Hope this helps and good luck in your learning adventures :)(2 votes)

- What does quantitative mean in the Practice lesson after this video?(4 votes)
- I have just figured this out after not realising some of the questions asked for number of categorical variables and others asked for number of quantitative variables.

*Categorical refers to non numerical variables

*Quantitative refers to numeric variables

So if the variables are numbers they are quantitative, if they are words they are categorical.(0 votes)

- I’m looking at this problem also from a machine learning perspective. In that sense wouldn’t we also include the column ‘drink name’ here also be counted as a categorical variable ? Please help me out here.

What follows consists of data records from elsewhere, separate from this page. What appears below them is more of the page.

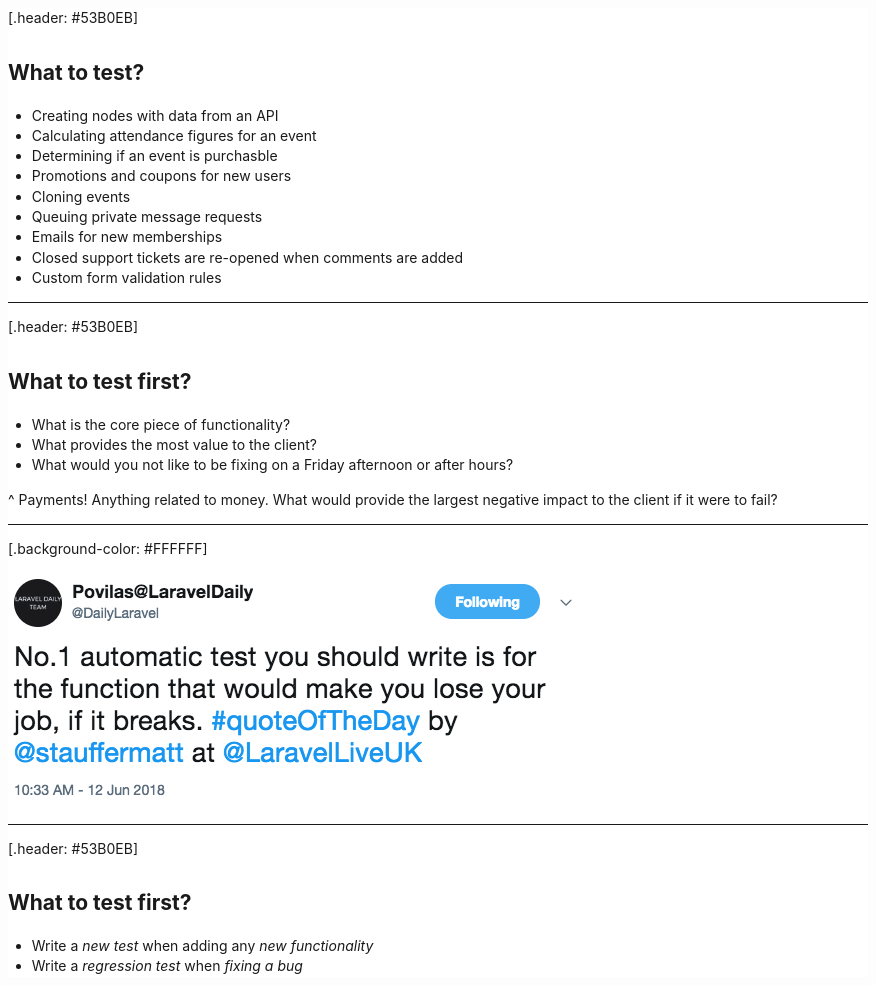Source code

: 
[.header: #53B0EB]

## What to test?

- Creating nodes with data from an API
- Calculating attendance figures for an event
- Determining if an event is purchasble
- Promotions and coupons for new users
- Cloning events
- Queuing private message requests
- Emails for new memberships
- Closed support tickets are re-opened when comments are added
- Custom form validation rules

---

[.header: #53B0EB]

## What to test first?

- What is the core piece of functionality?
- What provides the most value to the client?
- What would you not like to be fixing on a Friday afternoon or after hours?

^ Payments! Anything related to money.
What would provide the largest negative impact to the client if it were to fail?

---

[.background-color: #FFFFFF]

![inline 150%](images/matt-stauffer-tweet.png)

---


[.header: #53B0EB]

## What to test first?

- Write a _new test_ when adding any _new functionality_
- Write a _regression test_ when _fixing a bug_

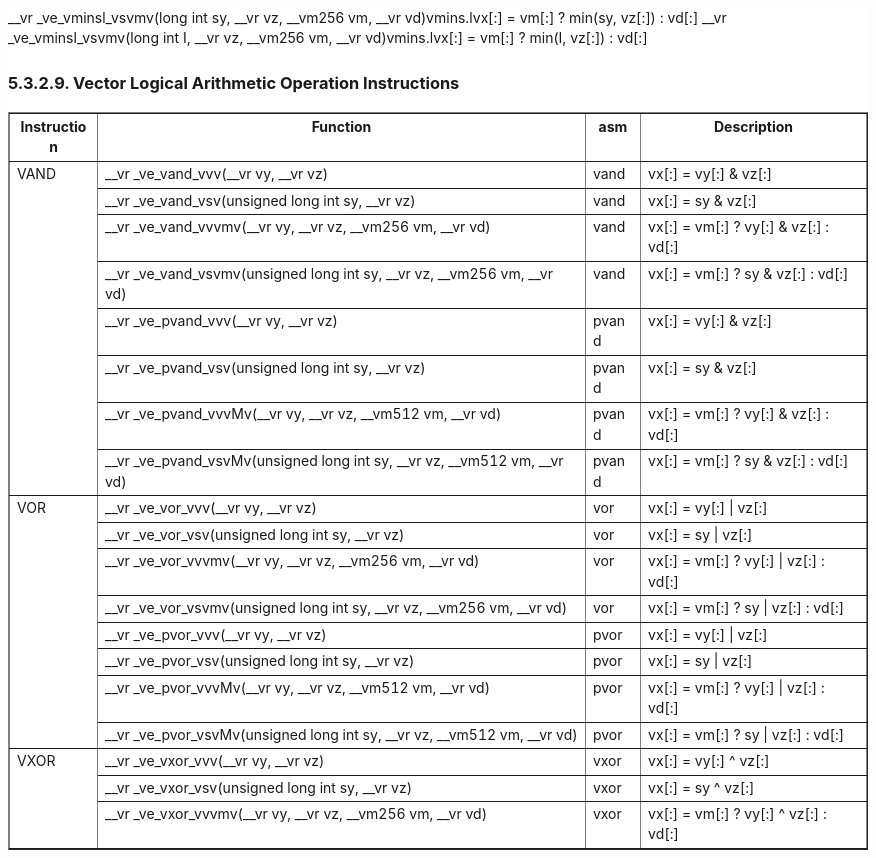 <td>__vr _ve_vminsl_vsvmv(long int sy, __vr vz, __vm256 vm, __vr vd)</td><td>vmins.l</td><td>vx[:] = vm[:] ? min(sy, vz[:]) : vd[:]</td></tr>
<tr>
<td>__vr _ve_vminsl_vsvmv(long int I, __vr vz, __vm256 vm, __vr vd)</td><td>vmins.l</td><td>vx[:] = vm[:] ? min(I, vz[:]) : vd[:]</td></tr>
</table>
<h3><a name="sec2">5.3.2.9. Vector Logical Arithmetic Operation Instructions</a></h3>
<table border=1>
<tr><th>Instruction</th><th>Function</th><th>asm</th><th>Description</th></tr>
<tr>
<td rowspan=8>VAND</td>
<td>__vr _ve_vand_vvv(__vr vy, __vr vz)</td><td>vand</td><td>vx[:] = vy[:] & vz[:]</td></tr>
<tr>
<td>__vr _ve_vand_vsv(unsigned long int sy, __vr vz)</td><td>vand</td><td>vx[:] = sy & vz[:]</td></tr>
<tr>
<td>__vr _ve_vand_vvvmv(__vr vy, __vr vz, __vm256 vm, __vr vd)</td><td>vand</td><td>vx[:] = vm[:] ? vy[:] & vz[:] : vd[:]</td></tr>
<tr>
<td>__vr _ve_vand_vsvmv(unsigned long int sy, __vr vz, __vm256 vm, __vr vd)</td><td>vand</td><td>vx[:] = vm[:] ? sy & vz[:] : vd[:]</td></tr>
<tr>
<td>__vr _ve_pvand_vvv(__vr vy, __vr vz)</td><td>pvand</td><td>vx[:] = vy[:] & vz[:]</td></tr>
<tr>
<td>__vr _ve_pvand_vsv(unsigned long int sy, __vr vz)</td><td>pvand</td><td>vx[:] = sy & vz[:]</td></tr>
<tr>
<td>__vr _ve_pvand_vvvMv(__vr vy, __vr vz, __vm512 vm, __vr vd)</td><td>pvand</td><td>vx[:] = vm[:] ? vy[:] & vz[:] : vd[:]</td></tr>
<tr>
<td>__vr _ve_pvand_vsvMv(unsigned long int sy, __vr vz, __vm512 vm, __vr vd)</td><td>pvand</td><td>vx[:] = vm[:] ? sy & vz[:] : vd[:]</td></tr>
<tr>
<td rowspan=8>VOR</td>
<td>__vr _ve_vor_vvv(__vr vy, __vr vz)</td><td>vor</td><td>vx[:] = vy[:] | vz[:]</td></tr>
<tr>
<td>__vr _ve_vor_vsv(unsigned long int sy, __vr vz)</td><td>vor</td><td>vx[:] = sy | vz[:]</td></tr>
<tr>
<td>__vr _ve_vor_vvvmv(__vr vy, __vr vz, __vm256 vm, __vr vd)</td><td>vor</td><td>vx[:] = vm[:] ? vy[:] | vz[:] : vd[:]</td></tr>
<tr>
<td>__vr _ve_vor_vsvmv(unsigned long int sy, __vr vz, __vm256 vm, __vr vd)</td><td>vor</td><td>vx[:] = vm[:] ? sy | vz[:] : vd[:]</td></tr>
<tr>
<td>__vr _ve_pvor_vvv(__vr vy, __vr vz)</td><td>pvor</td><td>vx[:] = vy[:] | vz[:]</td></tr>
<tr>
<td>__vr _ve_pvor_vsv(unsigned long int sy, __vr vz)</td><td>pvor</td><td>vx[:] = sy | vz[:]</td></tr>
<tr>
<td>__vr _ve_pvor_vvvMv(__vr vy, __vr vz, __vm512 vm, __vr vd)</td><td>pvor</td><td>vx[:] = vm[:] ? vy[:] | vz[:] : vd[:]</td></tr>
<tr>
<td>__vr _ve_pvor_vsvMv(unsigned long int sy, __vr vz, __vm512 vm, __vr vd)</td><td>pvor</td><td>vx[:] = vm[:] ? sy | vz[:] : vd[:]</td></tr>
<tr>
<td rowspan=8>VXOR</td>
<td>__vr _ve_vxor_vvv(__vr vy, __vr vz)</td><td>vxor</td><td>vx[:] = vy[:] ^ vz[:]</td></tr>
<tr>
<td>__vr _ve_vxor_vsv(unsigned long int sy, __vr vz)</td><td>vxor</td><td>vx[:] = sy ^ vz[:]</td></tr>
<tr>
<td>__vr _ve_vxor_vvvmv(__vr vy, __vr vz, __vm256 vm, __vr vd)</td><td>vxor</td><td>vx[:] = vm[:] ? vy[:] ^ vz[:] : vd[:]</td></tr>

Thanks !(2 votes)- Similar to how Sal explained in the video, the drink name
**would not**be a categorical variable in the sense that the pursuing variables are all**describing it**; therefore, it is an**individual**. (Variables describe the individual)

Hope this helps!(1 vote)

- okay, so categorial is more like something that describes it, like in this example, if the coffee is hot or cold. and quantitative is more like the caloric intake, the actual amounts with numbers?(2 votes)

## Video transcript

- [Narrator] We're told
that millions of Americans rely on caffeine to get
them up in the morning. Which is true, although, if I
drank caffeine in the morning, I've very sensitive. I wouldn't be able to sleep at night. Here's nutritional data
on some popular drinks at Ben's Beans coffee shop. All right, so here we
have the different names of the drinks. And then here we have
the type of the drink, and it looks like they're
either hot or cold. Here we have the calories
for each of those drink. Here we have the sugar content in grams for each of those drinks. And here we have the
caffeine in milligrams for each of those drinks. And then we are asked, the individuals in this data set are, and then we have three choices. Ben's Beans customers. Ben's Beans drinks. Or the caffeine contents. Now, we have to be careful. When someone says the
individuals in a data set, they don't necessarily mean
that they have to be people. They could be things. And the individuals in this data set, each of these rows, they're referring to a certain type of drink
at Ben's Beans coffee shops. So the different types of
drinks that Ben's Beans offers, those are the individuals
in this data set. So they're Ben's Beans drinks. Next, they ask us the data set contains, and they say how many variables and how many of those
variable are categorical. So if we look up here,
let's look at the variables. So this first column is essentially giving
us the type of drink. This wouldn't be a variable, this would be more of an identifier. But all of these other columns
are representing variables. So, for example, type is a variable. It can either be hot or cold. And because it can only take
on one of kind of a number of bucket, it's either
going to be hot or cold. It's going to fit in
one category or another. And you don't just have two categories, you could have more than two categories. But it isn't just some
type of variable number that could take on a
bunch of different values. So this right over here
is a categorical variable. Calories is not a categorical variable. You could have something
with 4.1 calories. You could have something with 178. Things aren't fitting into nice buckets. Same thing for sugars
and for the caffeine. These are quantitative variables that don't just fit into a category. And so here I would say
that we have four variables, one, two, three, four. One of which is categorical. So that would be choice A over here.